Rare diseases are a global health concern. They affect an estimated 400 million people worldwide and are often severe, progressive, and life-limiting. For patients living with rare diseases, getting a diagnosis – then accessing treatment if it even exists – is a challenging journey, which, on average, takes over five years. And, despite significant R&D progress in some areas, there are still no meaningful treatment options for 90% of the estimated 10,000 rare diseases.
People living with rare diseases desperately need innovation in diagnosis, treatment, and care – and they need it fast. So, how can innovation in rare diseases be accelerated?
Identifying patients and defining unmet needs are complicated by small, heterogeneous populations, poor underlying disease awareness, limited diagnostic capability, and gaps in knowledge about the natural history and progression of the disease.
Designing and populating trials is more difficult because of the characteristics of the patients involved (e.g. paediatric patients) and the fact that small, geographically dispersed patient populations often require multicentre, multinational trials. Participation can be restricted by rigid inclusion and exclusion criteria and, for many rare diseases, established endpoints or defined clinical measures are frequently unvalidated or simply don’t exist.
Generating evidence to demonstrate the value of innovative therapies is particularly complex because orphan drugs often don’t fit into traditional value assessments due to the nature of evidence that is possible and ethical to produce.
In addition to a pipeline of investigational assets across multiple disease areas, over the last year, Alexion has acquired a portfolio of preclinical rare disease gene therapies, which show considerable promise, and has collaborated with Cellectis to accelerate our cell therapy and genomic medicine ambitions. Our goal is to develop new therapies with improved safety and efficacy profiles and to expedite these innovations into the clinic.
We are also harnessing artificial intelligence (AI) and machine learning to increase rare disease understanding. These powerful tools can potentially help us shorten the time to diagnosis and identify and validate potential therapeutic targets more efficiently. Partnering with Verge Genomics, we are able to leverage their AI-enabled ConVERGE platform, which applies machine learning to human tissue data to identify novel disease targets that may have a higher chance of success.
The future of medicine development can also be accelerated with digital solutions. Alexion, combined with AstraZeneca, has the opportunity through our health tech business, Evinova, to implement digital health technology in clinical trials that may improve the patient experience and drive healthcare transformation with accelerated timelines and reduced costs.

========================================

▸ Your objective:
According to the passage on rare diseases, how long does the journey to a diagnosis and treatment take on average?

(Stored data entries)

========================================

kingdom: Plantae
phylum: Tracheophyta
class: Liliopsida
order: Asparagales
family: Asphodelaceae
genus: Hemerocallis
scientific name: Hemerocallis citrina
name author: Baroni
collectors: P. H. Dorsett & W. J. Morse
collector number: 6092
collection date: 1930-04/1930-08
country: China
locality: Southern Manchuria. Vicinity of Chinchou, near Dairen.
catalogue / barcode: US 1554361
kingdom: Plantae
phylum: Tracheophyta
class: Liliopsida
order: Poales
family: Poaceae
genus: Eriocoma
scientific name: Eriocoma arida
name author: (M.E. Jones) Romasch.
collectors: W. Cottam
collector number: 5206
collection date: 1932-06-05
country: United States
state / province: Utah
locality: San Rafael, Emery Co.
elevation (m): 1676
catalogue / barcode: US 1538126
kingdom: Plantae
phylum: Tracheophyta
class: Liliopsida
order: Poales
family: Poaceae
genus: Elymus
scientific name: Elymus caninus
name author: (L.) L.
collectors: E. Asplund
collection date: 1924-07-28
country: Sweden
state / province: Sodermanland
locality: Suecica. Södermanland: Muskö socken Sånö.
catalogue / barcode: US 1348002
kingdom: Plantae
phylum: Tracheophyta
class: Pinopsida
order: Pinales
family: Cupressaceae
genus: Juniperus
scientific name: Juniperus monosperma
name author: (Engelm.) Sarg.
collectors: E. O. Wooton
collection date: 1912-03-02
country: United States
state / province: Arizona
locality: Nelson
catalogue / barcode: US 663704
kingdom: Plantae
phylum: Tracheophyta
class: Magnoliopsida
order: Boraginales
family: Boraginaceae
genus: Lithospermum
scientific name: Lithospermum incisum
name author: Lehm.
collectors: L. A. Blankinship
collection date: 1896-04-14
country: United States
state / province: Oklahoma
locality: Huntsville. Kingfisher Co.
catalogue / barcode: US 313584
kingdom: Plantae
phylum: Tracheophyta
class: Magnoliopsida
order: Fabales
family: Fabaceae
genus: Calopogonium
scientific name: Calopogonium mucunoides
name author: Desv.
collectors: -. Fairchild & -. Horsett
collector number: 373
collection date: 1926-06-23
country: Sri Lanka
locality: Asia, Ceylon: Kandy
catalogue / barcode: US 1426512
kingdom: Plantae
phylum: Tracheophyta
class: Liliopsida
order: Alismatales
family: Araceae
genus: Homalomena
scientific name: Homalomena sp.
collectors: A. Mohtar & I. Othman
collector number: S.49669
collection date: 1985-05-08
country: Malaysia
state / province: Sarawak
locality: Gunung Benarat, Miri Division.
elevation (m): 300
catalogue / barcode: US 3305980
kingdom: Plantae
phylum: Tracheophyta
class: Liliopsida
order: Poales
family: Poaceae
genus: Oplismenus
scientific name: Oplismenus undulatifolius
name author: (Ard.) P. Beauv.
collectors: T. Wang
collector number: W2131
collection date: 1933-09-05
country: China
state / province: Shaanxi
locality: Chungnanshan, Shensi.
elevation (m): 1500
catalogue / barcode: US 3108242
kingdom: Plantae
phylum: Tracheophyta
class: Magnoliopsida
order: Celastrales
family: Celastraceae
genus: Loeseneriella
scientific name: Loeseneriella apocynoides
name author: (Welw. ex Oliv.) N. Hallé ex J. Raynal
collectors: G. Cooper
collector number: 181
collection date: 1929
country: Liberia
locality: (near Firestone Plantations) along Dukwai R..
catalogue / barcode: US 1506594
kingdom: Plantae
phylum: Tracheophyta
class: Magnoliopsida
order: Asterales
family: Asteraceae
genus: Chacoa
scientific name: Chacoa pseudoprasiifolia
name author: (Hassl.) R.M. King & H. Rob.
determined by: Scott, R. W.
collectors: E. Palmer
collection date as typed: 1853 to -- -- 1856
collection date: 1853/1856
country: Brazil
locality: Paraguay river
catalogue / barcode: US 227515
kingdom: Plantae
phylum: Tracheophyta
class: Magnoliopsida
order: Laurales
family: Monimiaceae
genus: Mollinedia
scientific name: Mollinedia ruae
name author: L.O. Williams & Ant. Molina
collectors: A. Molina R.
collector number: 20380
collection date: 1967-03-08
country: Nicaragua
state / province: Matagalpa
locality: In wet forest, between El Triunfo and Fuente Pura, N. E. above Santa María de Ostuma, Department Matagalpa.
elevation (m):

========================================

▸ Task solution:
Over five years.